Après les centres de données, la téléphonie sans fil

Vidéotron échoue à faire exempter de taxation foncière certains de ses équipements

Comme les centres de données, Vidéotron a perdu son combat pour faire exempter de la taxe foncière certains équipements de son réseau de téléphonie sans fil.

L’entreprise vient d’être déboutée par la Cour d’appel, qui a conclu que 15 stations de base faisant partie du réseau de téléphonie sans fil de Vidéotron à Montréal, à Québec, à Longueuil et à Laval doivent être portées au rôle d’évaluation et imposées.

Les équipements des autres fournisseurs de services sans fil, plus anciens, sont déjà assujettis à la taxe foncière. Vidéotron, avec ses stations de base qui utilisent une technologie plus moderne et plus compacte, plaidait que son équipement ne peut pas être considéré comme des immeubles et ne devrait donc pas être imposable.

Dans une décision rendue le 2 mai, la Cour d’appel a donné raison aux villes qui ont imposé les 15 stations de base du réseau de téléphonie sans fil de Vidéotron.

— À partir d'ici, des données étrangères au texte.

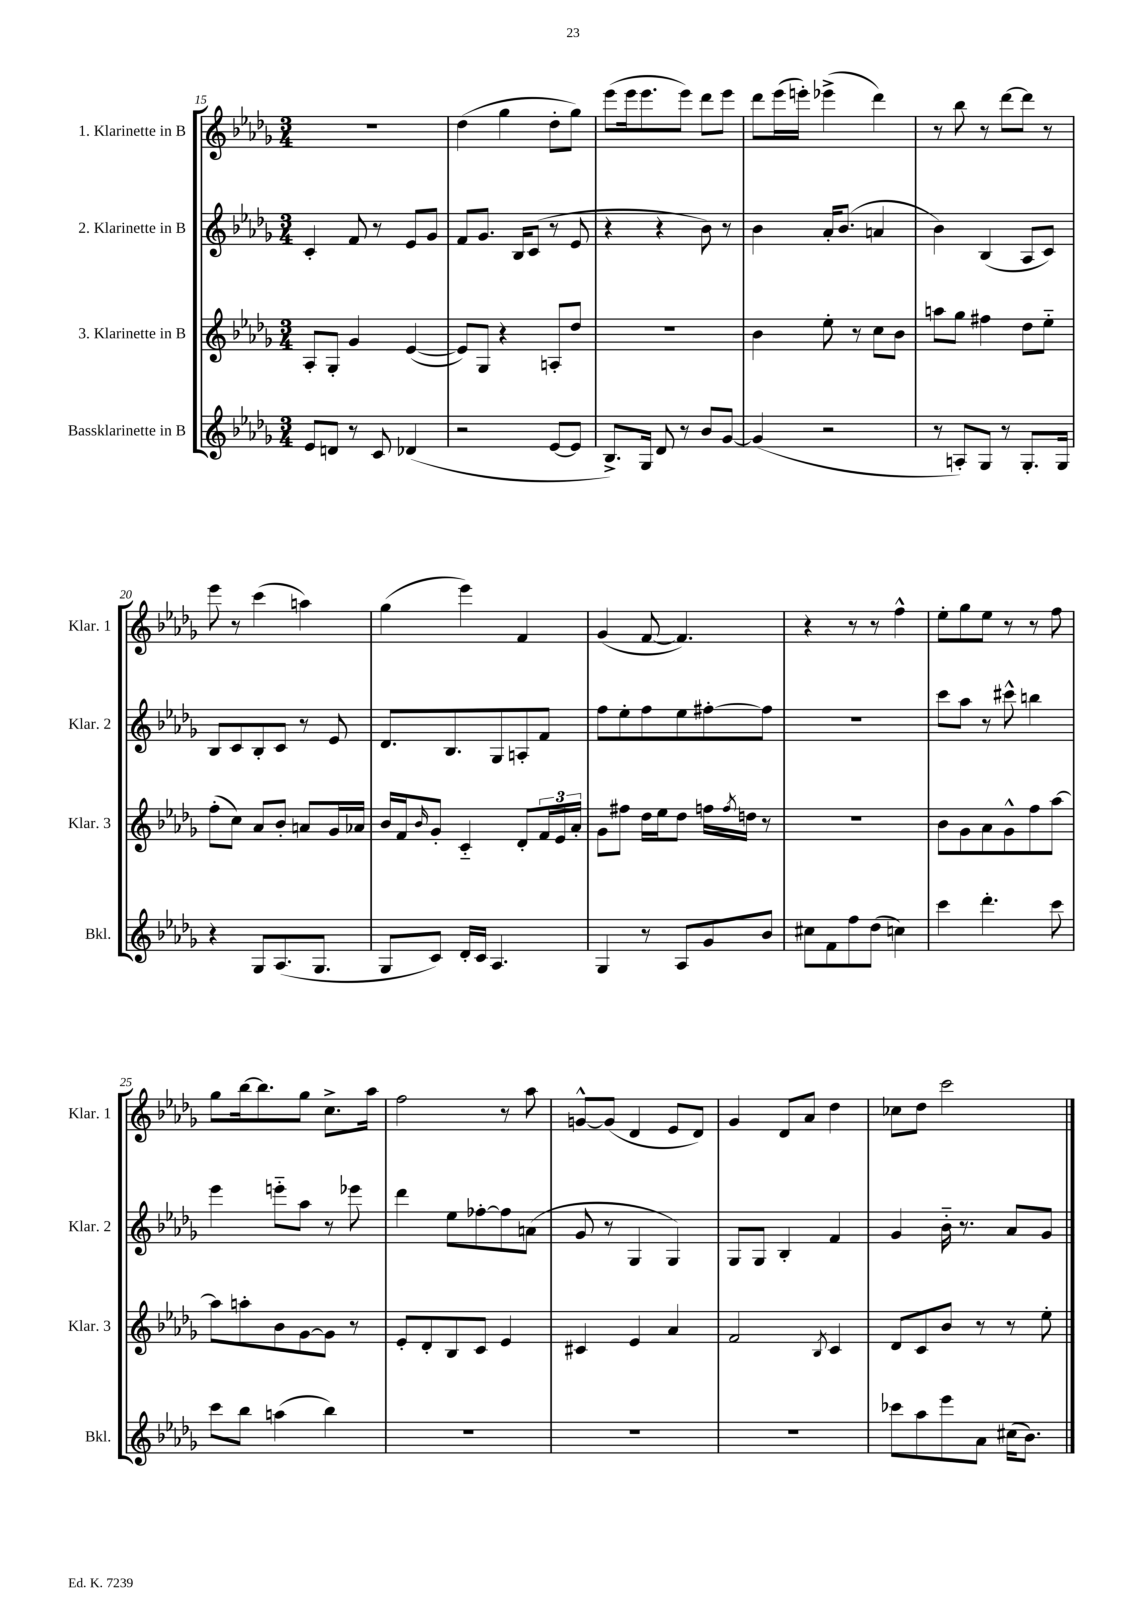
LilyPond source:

<<
\new StaffGroup <<
\new Staff = "s0" \with { instrumentName = "1. Klarinette in B" shortInstrumentName = "Klar. 1" } {
    \clef treble \key des \major \numericTimeSignature \time 3/4
    R2. |
    des''4( ges''4 des''8-. ges''8) |
    ees'''8( ees'''16 ees'''8. ees'''8) des'''8 ees'''8 |
    des'''8 ees'''16( e'''16-.) ees'''4->( des'''4) |
    r8 bes''8 r8 des'''8~ des'''8 r8 |
    ees'''8 r8 c'''4( a''4) |
    ges''4( ees'''4) f'4 |
    ges'4( f'8~ f'4.) |
    r4 r8 r8 f''4-^ |
    ees''8-. ges''8 ees''8 r8 r8 f''8 |
    ges''8 bes''16~ bes''8. ges''8 c''8.-> aes''16 |
    f''2 r8 aes''8 |
    g'8~-^ g'8( des'4 ees'8 des'8) |
    ges'4 des'8 aes'8 des''4 |
    ces''8 des''8 c'''2 \bar "|." |
}
\new Staff = "s1" \with { instrumentName = "2. Klarinette in B" shortInstrumentName = "Klar. 2" } {
    \clef treble \key des \major \numericTimeSignature \time 3/4
    c'4-. f'8 r8 ees'8 ges'8 |
    f'8 ges'8. bes16 c'8( r8 ees'8 |
    r4 r4 bes'8) r8 |
    bes'4 aes'16-. bes'8.( a'4 |
    bes'4) bes4( aes8 c'8) |
    bes8 c'8 bes8-. c'8 r8 ees'8 |
    des'8. bes8. ges8 a8-. f'8 |
    f''8 ees''8-. f''8 ees''8 fis''8~-. fis''8 |
    r2. |
    c'''8 aes''8 r8 cis'''8-^ b''4 |
    ees'''4 e'''8-_ aes''8 r8 ees'''8 |
    des'''4 ees''8 fes''8~-. fes''8 a'8( |
    ges'8 r8 ges4 ges4) |
    ges8 ges8 bes4-. f'4 |
    ges'4 bes'16-_ r8. aes'8 ges'8 \bar "|." |
}
\new Staff = "s2" \with { instrumentName = "3. Klarinette in B" shortInstrumentName = "Klar. 3" } {
    \clef treble \key des \major \numericTimeSignature \time 3/4
    aes8-. ges8-. ges'4 ees'4~( |
    ees'8) ges8 r4 a8-. des''8 |
    R2. |
    bes'4 ees''8-. r8 c''8 bes'8 |
    a''8 ges''8 fis''4 des''8 ees''8-_ |
    f''8-.( c''8) aes'8 bes'8-. a'8 ges'16 aes'16 |
    bes'16 f'16 \grace { bes'16 } ges'8-. c'4-_ des'8-. \tuplet 3/2 { f'16 ees'16 aes'16-. } |
    ges'8 fis''8 des''16 ees''16 des''8 f''16 \acciaccatura { f''8 } d''16 r8 |
    R2. |
    bes'8 ges'8 aes'8 ges'8-^ f''8 aes''8~ |
    aes''8 a''8-. bes'8 ges'8~ ges'8 r8 |
    ees'8-. des'8-. bes8 c'8 ees'4 |
    cis'4 ees'4 aes'4 |
    f'2 \acciaccatura { bes8 } c'4 |
    des'8 c'8 bes'8 r8 r8 ees''8-. \bar "|." |
}
\new Staff = "s3" \with { instrumentName = "Bassklarinette in B" shortInstrumentName = "Bkl." } {
    \clef treble \key des \major \numericTimeSignature \time 3/4
    ees'8 d'8 r8 c'8 des'4( |
    r2 ees'8~ ees'8 |
    bes8.->) ges16 des'8 r8 bes'8 ges'8~ |
    ges'4( r2 |
    r8 a8-.) ges8 r8 ges8.-. ges16 |
    r4 ges8 aes8.( ges8. |
    ges8 c'8) des'16-. c'16 aes4. |
    ges4 r8 aes8 ges'8 bes'8 |
    cis''8 f'8 f''8 des''8( c''4) |
    c'''4 des'''4.-. c'''8 |
    c'''8 bes''8 a''4( bes''4) |
    R2. |
    R2. |
    R2. |
    ces'''8 aes''8 ees'''8 aes'8 cis''16( bes'8.) \bar "|." |
}
>>
>>
\layout { \context { \Score currentBarNumber = #15 } }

L’entreprise avait 1200 de ces stations de base au moment de l’audition de la cause. Certains de ces équipements sont installés sur le toit d’immeubles, sur des clochers d’église ou sur des pylônes électriques.

Il s’agit du deuxième jugement de la Cour d’appel qui donne raison aux villes qui imposent l’équipement des centres d’appels et des services infonuagiques.

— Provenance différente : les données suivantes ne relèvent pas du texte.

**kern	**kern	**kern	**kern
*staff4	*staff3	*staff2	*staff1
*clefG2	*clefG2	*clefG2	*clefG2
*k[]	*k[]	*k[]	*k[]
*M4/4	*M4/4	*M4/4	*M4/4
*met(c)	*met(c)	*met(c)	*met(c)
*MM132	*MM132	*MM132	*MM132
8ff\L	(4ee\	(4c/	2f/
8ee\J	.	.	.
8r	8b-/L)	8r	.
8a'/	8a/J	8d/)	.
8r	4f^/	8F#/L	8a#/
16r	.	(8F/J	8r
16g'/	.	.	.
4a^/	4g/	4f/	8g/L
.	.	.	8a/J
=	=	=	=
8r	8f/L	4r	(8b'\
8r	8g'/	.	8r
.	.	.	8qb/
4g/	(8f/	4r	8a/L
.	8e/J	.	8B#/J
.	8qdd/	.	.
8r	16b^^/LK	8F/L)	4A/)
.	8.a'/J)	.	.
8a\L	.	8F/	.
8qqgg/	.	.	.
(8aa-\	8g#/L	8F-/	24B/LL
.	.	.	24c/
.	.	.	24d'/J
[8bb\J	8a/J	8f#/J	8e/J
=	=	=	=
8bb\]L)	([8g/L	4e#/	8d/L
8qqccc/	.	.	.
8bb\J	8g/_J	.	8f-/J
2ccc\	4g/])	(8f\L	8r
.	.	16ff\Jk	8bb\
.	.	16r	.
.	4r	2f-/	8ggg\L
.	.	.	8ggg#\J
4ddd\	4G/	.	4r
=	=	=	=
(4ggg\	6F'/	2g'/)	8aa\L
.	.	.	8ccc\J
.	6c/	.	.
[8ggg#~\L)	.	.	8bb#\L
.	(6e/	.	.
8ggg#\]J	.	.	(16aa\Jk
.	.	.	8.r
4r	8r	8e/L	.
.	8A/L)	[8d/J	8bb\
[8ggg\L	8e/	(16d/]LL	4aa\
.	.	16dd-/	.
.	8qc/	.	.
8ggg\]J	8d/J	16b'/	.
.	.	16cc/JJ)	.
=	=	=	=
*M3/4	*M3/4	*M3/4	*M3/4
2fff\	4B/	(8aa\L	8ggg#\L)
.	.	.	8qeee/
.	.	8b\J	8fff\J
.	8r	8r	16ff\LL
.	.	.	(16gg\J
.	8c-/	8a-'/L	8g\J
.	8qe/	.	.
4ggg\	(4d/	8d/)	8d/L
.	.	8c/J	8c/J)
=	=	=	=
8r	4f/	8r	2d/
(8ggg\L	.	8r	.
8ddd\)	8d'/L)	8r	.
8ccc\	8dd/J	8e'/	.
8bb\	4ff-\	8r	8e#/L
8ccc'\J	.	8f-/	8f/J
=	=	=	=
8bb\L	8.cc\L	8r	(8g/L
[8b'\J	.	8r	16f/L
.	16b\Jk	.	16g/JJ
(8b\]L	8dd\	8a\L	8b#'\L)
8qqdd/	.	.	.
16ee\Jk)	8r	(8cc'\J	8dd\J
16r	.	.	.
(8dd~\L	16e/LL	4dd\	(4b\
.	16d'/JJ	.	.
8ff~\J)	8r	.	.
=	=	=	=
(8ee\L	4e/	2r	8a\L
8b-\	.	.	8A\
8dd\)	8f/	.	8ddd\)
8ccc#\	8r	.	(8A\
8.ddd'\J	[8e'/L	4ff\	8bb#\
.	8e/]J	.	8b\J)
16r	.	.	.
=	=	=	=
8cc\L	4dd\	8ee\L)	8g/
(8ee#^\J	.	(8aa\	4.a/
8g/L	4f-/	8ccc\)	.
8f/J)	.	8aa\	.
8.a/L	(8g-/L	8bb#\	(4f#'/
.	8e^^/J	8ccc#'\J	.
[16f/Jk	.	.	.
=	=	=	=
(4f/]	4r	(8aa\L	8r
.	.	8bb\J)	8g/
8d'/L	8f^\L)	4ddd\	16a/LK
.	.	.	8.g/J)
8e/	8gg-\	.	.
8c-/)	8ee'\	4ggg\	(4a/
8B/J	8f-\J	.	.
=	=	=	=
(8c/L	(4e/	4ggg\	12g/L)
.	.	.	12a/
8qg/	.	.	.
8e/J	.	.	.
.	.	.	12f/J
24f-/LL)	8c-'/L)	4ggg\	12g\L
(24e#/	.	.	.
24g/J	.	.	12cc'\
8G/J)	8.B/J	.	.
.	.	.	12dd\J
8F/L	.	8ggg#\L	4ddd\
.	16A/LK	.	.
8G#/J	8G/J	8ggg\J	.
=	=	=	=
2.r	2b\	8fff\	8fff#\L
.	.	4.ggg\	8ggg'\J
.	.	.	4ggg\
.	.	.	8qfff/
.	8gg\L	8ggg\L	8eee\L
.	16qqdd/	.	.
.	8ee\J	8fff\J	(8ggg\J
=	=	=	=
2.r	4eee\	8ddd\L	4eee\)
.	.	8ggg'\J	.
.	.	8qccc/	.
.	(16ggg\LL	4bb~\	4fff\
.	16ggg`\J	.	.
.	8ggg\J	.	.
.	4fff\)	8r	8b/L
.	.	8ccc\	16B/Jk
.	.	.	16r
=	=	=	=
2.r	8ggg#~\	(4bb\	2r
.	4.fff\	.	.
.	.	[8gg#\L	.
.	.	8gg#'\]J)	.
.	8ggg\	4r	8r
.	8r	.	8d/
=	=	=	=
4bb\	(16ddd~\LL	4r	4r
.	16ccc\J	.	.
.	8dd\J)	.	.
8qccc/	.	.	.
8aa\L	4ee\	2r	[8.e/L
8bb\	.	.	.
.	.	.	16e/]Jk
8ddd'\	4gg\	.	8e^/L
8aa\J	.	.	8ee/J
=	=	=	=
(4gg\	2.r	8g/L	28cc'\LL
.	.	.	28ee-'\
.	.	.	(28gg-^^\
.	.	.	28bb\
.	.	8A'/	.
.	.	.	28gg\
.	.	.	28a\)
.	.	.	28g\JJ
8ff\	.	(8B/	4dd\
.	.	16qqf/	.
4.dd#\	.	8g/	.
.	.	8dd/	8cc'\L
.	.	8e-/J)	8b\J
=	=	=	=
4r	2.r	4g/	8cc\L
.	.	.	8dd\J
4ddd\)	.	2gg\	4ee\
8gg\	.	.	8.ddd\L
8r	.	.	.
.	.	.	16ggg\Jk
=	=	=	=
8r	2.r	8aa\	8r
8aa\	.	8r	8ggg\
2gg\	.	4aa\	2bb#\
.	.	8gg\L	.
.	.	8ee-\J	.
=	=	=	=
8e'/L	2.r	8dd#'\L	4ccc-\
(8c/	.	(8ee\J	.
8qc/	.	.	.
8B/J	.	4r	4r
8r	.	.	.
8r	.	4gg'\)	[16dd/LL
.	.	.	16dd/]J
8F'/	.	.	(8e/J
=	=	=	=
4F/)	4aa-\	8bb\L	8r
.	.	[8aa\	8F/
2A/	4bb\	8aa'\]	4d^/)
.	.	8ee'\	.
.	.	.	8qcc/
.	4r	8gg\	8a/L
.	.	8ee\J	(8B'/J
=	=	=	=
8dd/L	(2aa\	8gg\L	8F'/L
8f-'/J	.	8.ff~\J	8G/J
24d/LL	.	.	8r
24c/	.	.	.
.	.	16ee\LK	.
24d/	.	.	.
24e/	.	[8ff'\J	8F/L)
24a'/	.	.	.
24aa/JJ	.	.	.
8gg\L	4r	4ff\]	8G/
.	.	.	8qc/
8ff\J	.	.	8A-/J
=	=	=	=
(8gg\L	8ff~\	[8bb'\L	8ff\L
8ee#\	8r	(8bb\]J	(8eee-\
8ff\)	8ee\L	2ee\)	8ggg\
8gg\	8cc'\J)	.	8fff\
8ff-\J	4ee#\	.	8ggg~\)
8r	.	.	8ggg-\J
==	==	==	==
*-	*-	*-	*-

Les causes du genre se multiplient parce que la Loi sur la fiscalité municipale donne lieu à des interprétations différentes dans le cas d’activités qui n’existaient pas avant, comme les centres de données ou les cryptomonnaies, explique Pierre Goudreau, président de l’Ordre des évaluateurs agréés du Québec.

La loi exempte tous les équipements qui servent à la production industrielle, précise-t-il. Dans le cas des centres de données, est-ce que c’est de la production industrielle ?

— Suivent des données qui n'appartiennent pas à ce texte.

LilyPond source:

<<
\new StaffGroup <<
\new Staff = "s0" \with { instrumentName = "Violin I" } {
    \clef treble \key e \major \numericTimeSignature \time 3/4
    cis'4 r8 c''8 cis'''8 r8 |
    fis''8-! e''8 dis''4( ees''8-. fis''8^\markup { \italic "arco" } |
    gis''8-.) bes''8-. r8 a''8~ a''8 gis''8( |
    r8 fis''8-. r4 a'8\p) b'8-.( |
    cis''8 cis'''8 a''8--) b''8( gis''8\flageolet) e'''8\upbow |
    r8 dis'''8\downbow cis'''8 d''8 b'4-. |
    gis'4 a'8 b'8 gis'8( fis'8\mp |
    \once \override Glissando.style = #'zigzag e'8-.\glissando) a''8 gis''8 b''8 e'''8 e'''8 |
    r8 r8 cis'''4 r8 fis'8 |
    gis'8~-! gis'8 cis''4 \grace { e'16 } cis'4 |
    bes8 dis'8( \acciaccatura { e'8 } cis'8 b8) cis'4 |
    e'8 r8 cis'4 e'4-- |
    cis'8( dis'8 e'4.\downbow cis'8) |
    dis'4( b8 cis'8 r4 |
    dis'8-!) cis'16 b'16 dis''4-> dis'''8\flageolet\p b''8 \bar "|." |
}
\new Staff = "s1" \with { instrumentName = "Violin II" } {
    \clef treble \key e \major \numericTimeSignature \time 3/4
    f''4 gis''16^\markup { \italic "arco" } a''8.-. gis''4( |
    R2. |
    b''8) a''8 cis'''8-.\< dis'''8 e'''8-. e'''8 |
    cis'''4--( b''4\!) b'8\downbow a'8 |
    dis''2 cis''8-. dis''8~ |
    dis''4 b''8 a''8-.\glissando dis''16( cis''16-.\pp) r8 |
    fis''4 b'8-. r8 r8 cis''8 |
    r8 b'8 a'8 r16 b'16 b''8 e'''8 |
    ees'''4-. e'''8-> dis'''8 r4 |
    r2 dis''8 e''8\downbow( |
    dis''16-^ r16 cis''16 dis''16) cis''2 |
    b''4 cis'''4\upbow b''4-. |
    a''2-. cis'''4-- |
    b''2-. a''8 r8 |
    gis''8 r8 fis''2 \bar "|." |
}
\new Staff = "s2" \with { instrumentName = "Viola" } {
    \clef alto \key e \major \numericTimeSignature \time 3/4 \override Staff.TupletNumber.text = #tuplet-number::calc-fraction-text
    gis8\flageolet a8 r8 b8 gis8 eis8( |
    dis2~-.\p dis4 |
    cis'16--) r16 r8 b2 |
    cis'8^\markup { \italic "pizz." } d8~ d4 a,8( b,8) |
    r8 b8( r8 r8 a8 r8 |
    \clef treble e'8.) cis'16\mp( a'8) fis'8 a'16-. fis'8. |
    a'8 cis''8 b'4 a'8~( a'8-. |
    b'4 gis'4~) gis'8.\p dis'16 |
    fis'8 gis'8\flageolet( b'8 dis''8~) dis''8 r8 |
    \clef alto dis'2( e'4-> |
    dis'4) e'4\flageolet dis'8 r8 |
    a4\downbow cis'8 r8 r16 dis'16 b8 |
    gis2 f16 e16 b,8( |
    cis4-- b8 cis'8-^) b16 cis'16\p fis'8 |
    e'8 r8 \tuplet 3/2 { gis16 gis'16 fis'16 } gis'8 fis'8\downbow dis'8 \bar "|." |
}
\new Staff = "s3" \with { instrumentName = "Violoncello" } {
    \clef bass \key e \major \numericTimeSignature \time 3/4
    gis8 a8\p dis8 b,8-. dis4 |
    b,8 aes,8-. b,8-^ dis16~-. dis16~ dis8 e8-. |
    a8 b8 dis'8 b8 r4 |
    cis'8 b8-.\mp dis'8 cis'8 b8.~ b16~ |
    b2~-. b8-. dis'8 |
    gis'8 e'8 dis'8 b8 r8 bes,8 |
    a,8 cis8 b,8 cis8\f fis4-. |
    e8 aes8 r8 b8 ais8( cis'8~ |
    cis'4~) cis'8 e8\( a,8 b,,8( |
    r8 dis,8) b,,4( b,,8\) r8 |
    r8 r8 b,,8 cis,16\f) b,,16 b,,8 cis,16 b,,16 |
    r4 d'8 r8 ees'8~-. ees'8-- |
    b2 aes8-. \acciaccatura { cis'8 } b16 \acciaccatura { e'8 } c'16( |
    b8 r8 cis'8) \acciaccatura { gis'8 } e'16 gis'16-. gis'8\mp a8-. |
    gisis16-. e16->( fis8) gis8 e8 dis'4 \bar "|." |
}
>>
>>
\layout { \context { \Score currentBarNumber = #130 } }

C’est une question qui devra être tranchée par les tribunaux, dit Pierre Goudreau.

La société de développement Angus, qui a un centre de données parmi les locataires d’un de ses immeubles, a demandé à la Cour suprême de se prononcer sur la question.

À la Ville de Montréal, le directeur du service de l’évaluation foncière, Bernard Côté, estime que la Cour d’appel n’a fait que confirmer l’application des principes de la Loi sur la fiscalité municipale. « Ce n’est pas quelque chose de nouveau, dit-il. Ce qu’il y a de nouveau, c’est des types d’équipement [comme ceux des centres de données] qui n’existaient pas avant ».

Selon lui, si le gouvernement veut exempter ces équipements, il peut toujours le préciser en modifiant la loi, mais en attendant, la seule exemption à la Loi sur la fiscalité municipale est l’équipement qui sert à la production industrielle.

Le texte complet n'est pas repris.